The MapR DB CDC origin includes the CRUD operation type in the sdc.operation.type record header attribute.

If you use a CRUD-enabled destination in the pipeline such as JDBC Producer or Elasticsearch, the destination can use the operation type when writing to destination systems. When necessary, you can use an Expression Evaluator or scripting processors to manipulate the value in the sdc.operation.type header attribute. For an overview of Data Collector changed data processing and a list of CRUD-enabled destinations, see Processing Changed Data.

The MapR DB CDC origin includes additional CDC information in other record header attributes. The following table describes the record header attributes that the MapR DB CDC origin generates:
Record Header Attribute Description
mapr.op.timestamp The timestamp associated with the change.
mapr.server.timestamp The server timestamp associated with the change.
partition Partition where the data originated.
offset Offset for the data.
sdc.operation.type The CRUD operation type associated with the record. The sdc.operation.type record header attribute can include the following values:
  • 1 for INSERT
  • 2 for DELETE
  • 3 for UPDATE
topic Topic where the data originated.

Additional Properties

You can add custom configuration properties to the MapR DB CDC origin. You can use any MapR or Kafka property supported by MapR Streams. For more information, see the MapR Streams documentation.

When you add a configuration property, enter the exact property name and the value. The MapR DB CDC origin does not validate the property names or values.

Note: The MapR DB CDC origin uses the following MapR Streams configuration properties. The origin ignores user-defined values for these properties:
  • auto.commit.interval.ms
  • enable.auto.commit
  • group.id
  • max.poll.record

Configuring a MapR DB CDC Origin

Configure a MapR DB CDC origin to process MapR DB changed data that has been written to MapR Streams.

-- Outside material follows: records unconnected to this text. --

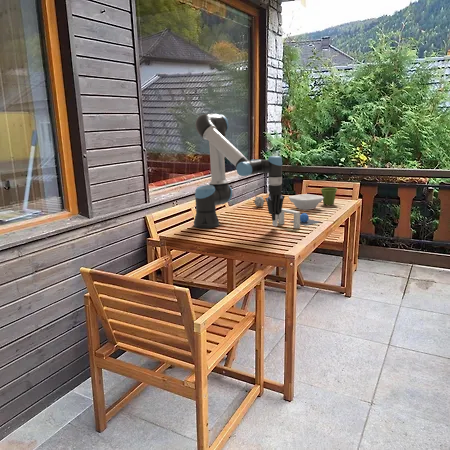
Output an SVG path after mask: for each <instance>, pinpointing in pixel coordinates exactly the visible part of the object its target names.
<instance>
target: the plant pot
mask: <svg viewBox="0 0 450 450" xmlns="http://www.w3.org/2000/svg"><path fill="white" fill-rule="evenodd" d="M320 191H321V196H322V197H324V198H323V200H322V201H323V205H325V204H327V205H326V206H333V205H335V201H336V200H335V199H336V194H337V191H338V188H337V187H322V188H320ZM332 204H333V205H332Z"/></svg>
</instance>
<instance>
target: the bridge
mask: <svg viewBox="0 0 450 450" xmlns="http://www.w3.org/2000/svg"><path fill="white" fill-rule="evenodd" d="M285 213H286V214H291V215H293V221H294V223H293V229H300V228H301V224H300V215H301V211H297V210H293V209H288V208H283V207H282V211H281V213H280V214H279V215H278V225H284V224H285Z"/></svg>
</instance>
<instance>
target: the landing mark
mask: <svg viewBox="0 0 450 450" xmlns="http://www.w3.org/2000/svg"><path fill="white" fill-rule="evenodd" d="M289 223H293V224H294V220H291V221H289ZM318 223H321V221H319V220H315V219H310V218H309V219H308V221H307V222H301V221H300V226H302V225H303V226H311V225H314V224H318Z"/></svg>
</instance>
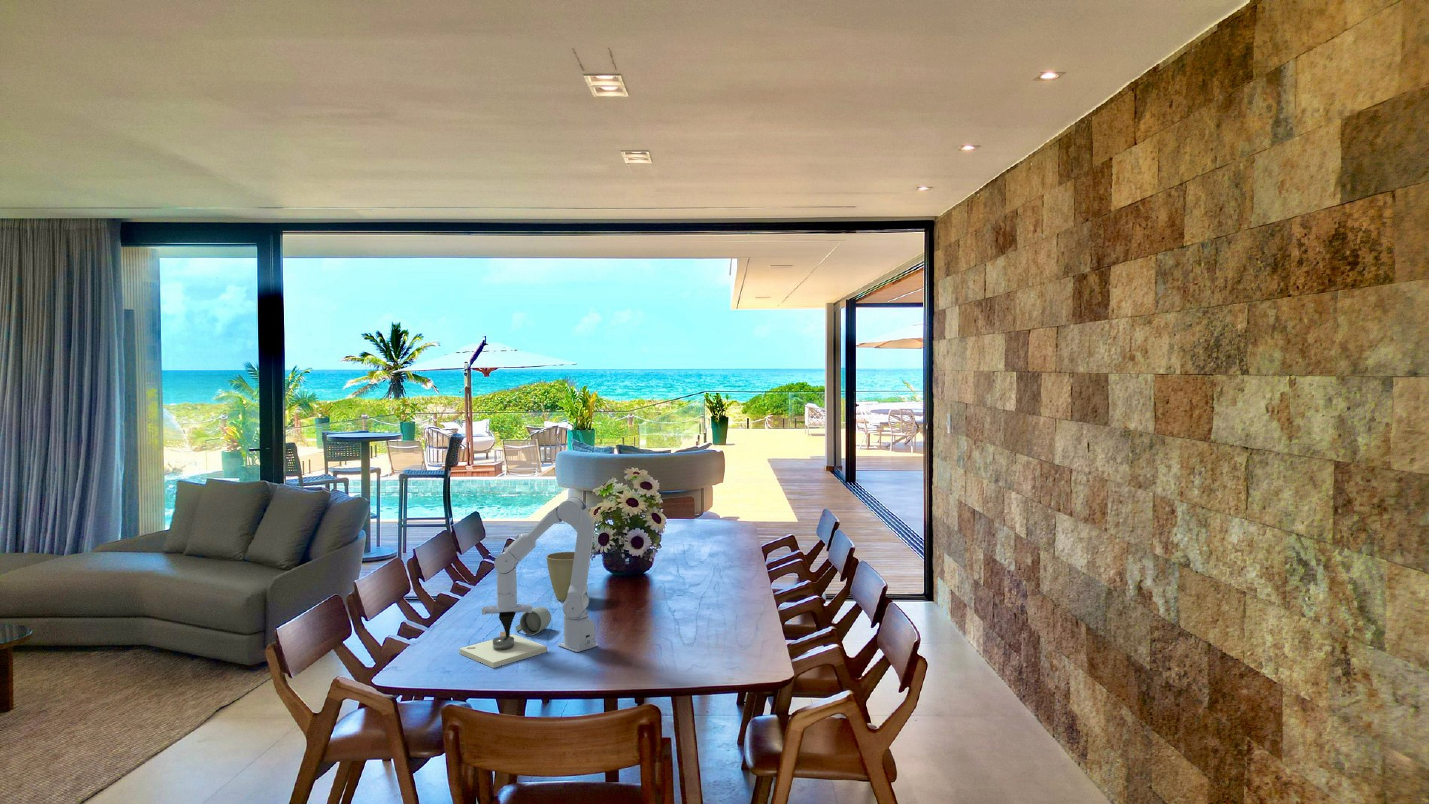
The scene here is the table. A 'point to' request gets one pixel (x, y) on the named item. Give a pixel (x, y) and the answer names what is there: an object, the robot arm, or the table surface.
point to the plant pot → (560, 572)
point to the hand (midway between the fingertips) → (507, 636)
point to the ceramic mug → (534, 621)
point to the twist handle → (503, 642)
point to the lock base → (502, 651)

  1. In the Properties panel, on the General tab, configure the following properties:
    General Property Description
    Name Stage name.
    Description Optional description.
    On Record Error Error record handling for the stage:
    • Discard - Discards the record.
    • Send to Error - Sends the record to the pipeline for error handling.
    • Stop Pipeline - Stops the pipeline.
  2. On the MapR DB CDC tab, configure the following properties:
    MapR DB CDC Property Description
    Consumer Group Consumer group that the Data Collector belongs to.
    Topic List The topics to read.

    On the left side, enter the stream name and topic, as follows:

    /<stream_name>:<topic>

    For example, /data/sales:changelog

    On the right side, enter the name of the table as follows:
    /<table>

    For example: /west

    Click Add to add additional topics.

    Number of Threads Number of threads the origin generates and uses for multithreaded processing.
    Max Batch Size (records) Maximum number of records processed at one time. Honors values up to the Data Collector maximum batch size.

    Default is 1000. The Data Collector default is 1000.

    Batch Wait Time (ms) Number of milliseconds to wait before sending a partial or empty batch.
    MapR Streams Configuration Additional configuration properties to use. Using simple or bulk edit mode, click the Add icon to add properties.

    Use the property names and values as expected by MapR Streams.

    You can use MapR Streams properties and the set of Kafka properties supported by MapR Streams.